Retail space and market-rate housing interspersed amid affordable housing is done with the hopes of changing the social life of Jordan Downs and by extension, Watts. The concern amid current residents is whether the redeveloped Jordan Downs will replace one-to-one the 700 affordable units or if there will be a loss in affordable units, as has been the trend in recent redevelopments of public housing across the country.

The Housing Authority has stated that current residents of Jordan Downs who are "in good standing" with the Housing Authority will be able to stay in their current units until moving day. The project will be built in phases that will allow new units to be constructed before any current units are torn down.

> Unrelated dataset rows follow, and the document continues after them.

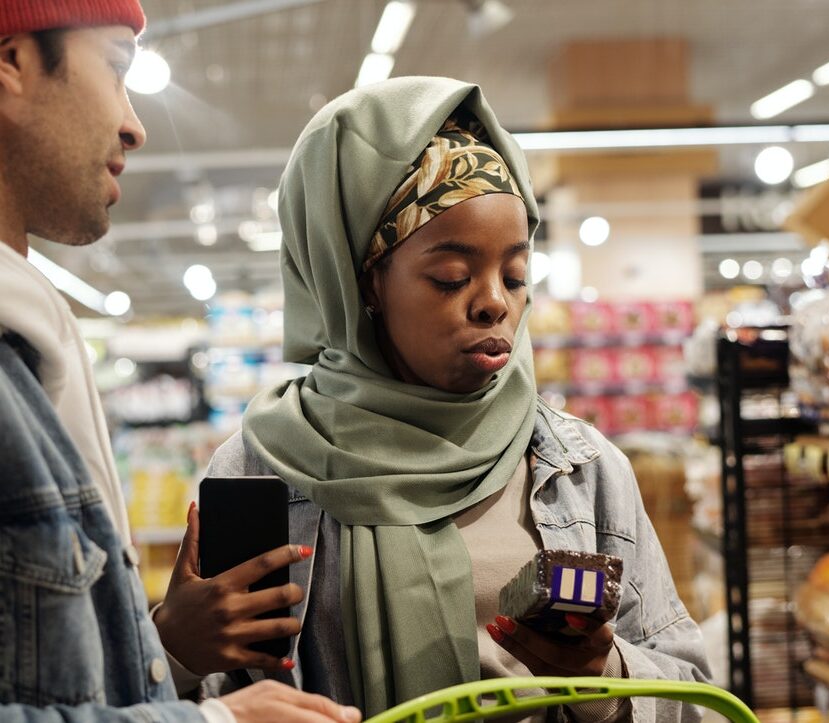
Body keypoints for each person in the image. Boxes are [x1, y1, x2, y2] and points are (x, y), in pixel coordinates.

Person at [197, 76, 710, 721]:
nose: (496, 301)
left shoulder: (580, 467)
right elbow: (217, 697)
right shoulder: (259, 471)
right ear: (362, 282)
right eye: (451, 277)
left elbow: (698, 695)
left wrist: (605, 680)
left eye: (517, 274)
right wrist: (178, 653)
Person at [0, 3, 362, 721]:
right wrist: (212, 719)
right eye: (115, 67)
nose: (134, 124)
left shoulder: (28, 338)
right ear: (11, 61)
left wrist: (167, 650)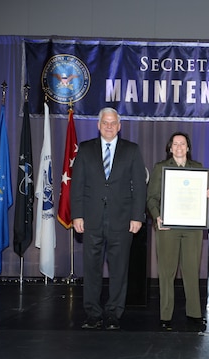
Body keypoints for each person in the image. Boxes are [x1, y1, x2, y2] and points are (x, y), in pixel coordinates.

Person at [71, 107, 147, 330]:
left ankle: (114, 312)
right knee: (92, 269)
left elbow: (139, 188)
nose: (109, 126)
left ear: (119, 126)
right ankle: (92, 313)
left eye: (113, 123)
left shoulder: (132, 150)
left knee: (119, 269)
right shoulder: (85, 150)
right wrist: (77, 215)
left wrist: (137, 217)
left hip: (122, 221)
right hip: (91, 220)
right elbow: (77, 186)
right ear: (98, 124)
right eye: (105, 122)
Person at [147, 132, 209, 332]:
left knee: (192, 270)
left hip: (192, 228)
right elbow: (151, 198)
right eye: (175, 144)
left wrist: (208, 194)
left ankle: (194, 313)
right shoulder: (161, 168)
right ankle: (165, 316)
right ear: (170, 148)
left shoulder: (198, 168)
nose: (178, 147)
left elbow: (201, 196)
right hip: (167, 227)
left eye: (182, 144)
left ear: (188, 148)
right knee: (167, 272)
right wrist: (157, 216)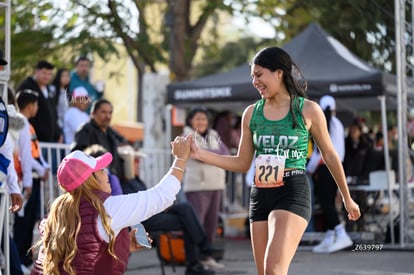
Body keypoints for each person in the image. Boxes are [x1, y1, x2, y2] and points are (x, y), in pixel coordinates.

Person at [189, 47, 360, 275]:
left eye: (259, 75)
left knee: (273, 270)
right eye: (252, 77)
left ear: (279, 73)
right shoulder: (251, 113)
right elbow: (242, 162)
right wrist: (200, 154)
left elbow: (329, 155)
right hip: (260, 194)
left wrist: (347, 198)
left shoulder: (307, 109)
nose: (254, 82)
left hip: (292, 190)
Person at [31, 135, 192, 275]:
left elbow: (75, 257)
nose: (106, 173)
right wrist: (180, 159)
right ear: (90, 179)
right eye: (100, 170)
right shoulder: (106, 207)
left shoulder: (56, 211)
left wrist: (123, 246)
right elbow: (162, 196)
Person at [122, 149, 222, 274]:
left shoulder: (136, 180)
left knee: (185, 208)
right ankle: (199, 255)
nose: (138, 164)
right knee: (187, 221)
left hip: (153, 211)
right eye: (135, 161)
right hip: (145, 218)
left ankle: (202, 250)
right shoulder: (123, 183)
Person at [307, 95, 354, 253]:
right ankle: (330, 236)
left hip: (325, 169)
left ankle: (341, 234)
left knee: (326, 203)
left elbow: (318, 153)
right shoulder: (337, 124)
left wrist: (310, 169)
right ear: (334, 108)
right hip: (335, 168)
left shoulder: (324, 123)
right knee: (328, 203)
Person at [182, 107, 229, 248]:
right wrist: (216, 154)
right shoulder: (186, 136)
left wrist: (206, 153)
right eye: (198, 119)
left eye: (204, 119)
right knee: (197, 223)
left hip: (216, 184)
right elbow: (198, 155)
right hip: (197, 186)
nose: (201, 122)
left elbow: (226, 153)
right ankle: (195, 258)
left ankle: (207, 256)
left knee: (212, 224)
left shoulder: (213, 134)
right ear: (191, 120)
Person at [13, 90, 50, 268]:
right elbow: (24, 155)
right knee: (23, 222)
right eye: (36, 104)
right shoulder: (20, 124)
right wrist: (29, 180)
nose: (37, 108)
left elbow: (36, 152)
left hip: (34, 178)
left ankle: (24, 259)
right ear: (30, 105)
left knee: (29, 223)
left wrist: (44, 166)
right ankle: (20, 259)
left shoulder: (28, 125)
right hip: (27, 180)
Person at [71, 99, 128, 181]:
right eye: (103, 112)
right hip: (95, 180)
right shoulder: (85, 130)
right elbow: (77, 154)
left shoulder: (110, 131)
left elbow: (124, 141)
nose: (107, 116)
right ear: (93, 114)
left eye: (110, 113)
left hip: (113, 178)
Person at [16, 61, 61, 143]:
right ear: (36, 71)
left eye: (50, 74)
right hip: (34, 138)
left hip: (51, 140)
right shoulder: (27, 86)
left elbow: (53, 113)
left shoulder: (49, 90)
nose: (47, 77)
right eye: (44, 73)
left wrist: (58, 133)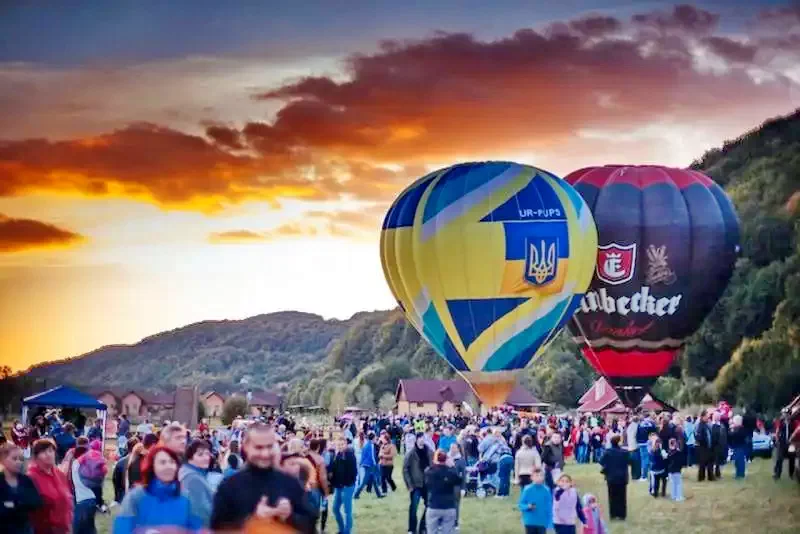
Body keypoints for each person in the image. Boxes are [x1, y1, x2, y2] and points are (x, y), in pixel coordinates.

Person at [210, 424, 317, 533]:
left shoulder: (290, 483)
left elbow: (310, 525)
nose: (265, 454)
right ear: (246, 446)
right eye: (259, 447)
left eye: (269, 446)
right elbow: (217, 528)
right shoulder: (229, 487)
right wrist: (253, 520)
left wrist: (289, 516)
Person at [113, 445, 202, 533]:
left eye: (172, 462)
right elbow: (122, 529)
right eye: (162, 462)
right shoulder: (135, 497)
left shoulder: (186, 497)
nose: (169, 466)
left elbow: (196, 528)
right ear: (152, 466)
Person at [27, 439, 74, 534]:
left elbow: (67, 500)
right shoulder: (30, 478)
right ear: (36, 457)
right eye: (43, 452)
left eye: (51, 451)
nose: (49, 454)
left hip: (63, 528)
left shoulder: (60, 474)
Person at [0, 443, 42, 534]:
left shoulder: (26, 480)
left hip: (25, 529)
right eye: (14, 459)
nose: (19, 462)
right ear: (2, 460)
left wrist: (13, 504)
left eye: (21, 459)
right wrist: (22, 503)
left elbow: (37, 502)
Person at [179, 439, 214, 527]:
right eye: (200, 454)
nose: (206, 457)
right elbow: (201, 511)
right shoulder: (192, 478)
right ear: (190, 457)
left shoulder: (188, 472)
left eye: (207, 454)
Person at [424, 449, 461, 534]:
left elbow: (426, 483)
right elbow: (458, 480)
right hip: (449, 506)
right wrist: (452, 466)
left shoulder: (430, 472)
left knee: (431, 531)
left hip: (434, 506)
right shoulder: (450, 473)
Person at [404, 432, 433, 534]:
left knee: (429, 506)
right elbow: (406, 469)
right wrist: (409, 485)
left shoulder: (429, 451)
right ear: (416, 439)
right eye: (420, 438)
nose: (422, 440)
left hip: (427, 484)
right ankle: (412, 529)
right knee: (413, 508)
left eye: (423, 438)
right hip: (416, 485)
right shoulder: (411, 453)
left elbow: (433, 465)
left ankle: (423, 527)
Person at [330, 436, 358, 534]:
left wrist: (348, 483)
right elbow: (335, 470)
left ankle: (347, 531)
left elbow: (353, 472)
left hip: (347, 486)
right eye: (338, 445)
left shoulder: (350, 455)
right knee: (335, 508)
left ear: (346, 444)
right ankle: (341, 529)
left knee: (347, 510)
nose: (340, 446)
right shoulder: (337, 455)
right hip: (339, 486)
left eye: (342, 444)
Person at [599, 434, 629, 520]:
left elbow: (601, 461)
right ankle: (622, 514)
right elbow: (630, 461)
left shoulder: (608, 452)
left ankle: (613, 514)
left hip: (611, 477)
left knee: (612, 497)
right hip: (622, 477)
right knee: (622, 497)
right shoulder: (624, 452)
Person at [518, 467, 552, 534]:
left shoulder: (546, 490)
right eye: (536, 476)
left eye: (541, 475)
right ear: (532, 477)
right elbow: (521, 504)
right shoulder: (527, 489)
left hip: (542, 522)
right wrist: (528, 506)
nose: (539, 478)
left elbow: (549, 506)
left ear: (543, 477)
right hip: (530, 521)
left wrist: (550, 522)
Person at [354, 432, 384, 499]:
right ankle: (356, 494)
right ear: (373, 438)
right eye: (375, 438)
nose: (376, 439)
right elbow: (372, 456)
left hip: (366, 464)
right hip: (369, 465)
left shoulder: (367, 444)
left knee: (374, 480)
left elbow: (364, 455)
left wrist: (362, 463)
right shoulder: (371, 445)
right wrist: (375, 464)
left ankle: (379, 494)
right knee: (364, 482)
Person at [774, 409, 795, 480]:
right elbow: (777, 431)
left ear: (790, 415)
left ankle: (791, 474)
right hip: (782, 443)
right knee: (779, 458)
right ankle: (777, 474)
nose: (786, 415)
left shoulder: (793, 423)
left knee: (792, 459)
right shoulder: (780, 422)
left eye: (787, 414)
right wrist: (777, 440)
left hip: (791, 443)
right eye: (784, 414)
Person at [695, 411, 715, 482]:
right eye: (707, 416)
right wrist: (703, 442)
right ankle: (701, 477)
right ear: (703, 417)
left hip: (708, 447)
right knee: (702, 463)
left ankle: (711, 477)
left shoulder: (706, 425)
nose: (708, 417)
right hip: (703, 447)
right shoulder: (700, 425)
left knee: (710, 462)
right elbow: (698, 436)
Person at [728, 415, 748, 479]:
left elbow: (733, 435)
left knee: (739, 462)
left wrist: (731, 430)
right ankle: (739, 474)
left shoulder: (740, 429)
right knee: (737, 462)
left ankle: (740, 474)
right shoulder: (741, 429)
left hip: (739, 447)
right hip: (738, 446)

Jordan Downs was built as temporary housing for defense industry workers during World War II and was turned into a public housing project in the early 1950s. It was one of the last public housing projects to open in Los Angeles. Jordan Downs houses 2,300 people in its 700 units in 49 acres. Watts is home to 40 percent of the city’s 6,500 public housing units, most which are in four public housing projects: Jordan Downs, Imperial Courts, Nickerson Gardens, and Gonzaque Village. Watts has the highest concentration of public housing units in one neighborhood west of the Mississippi River.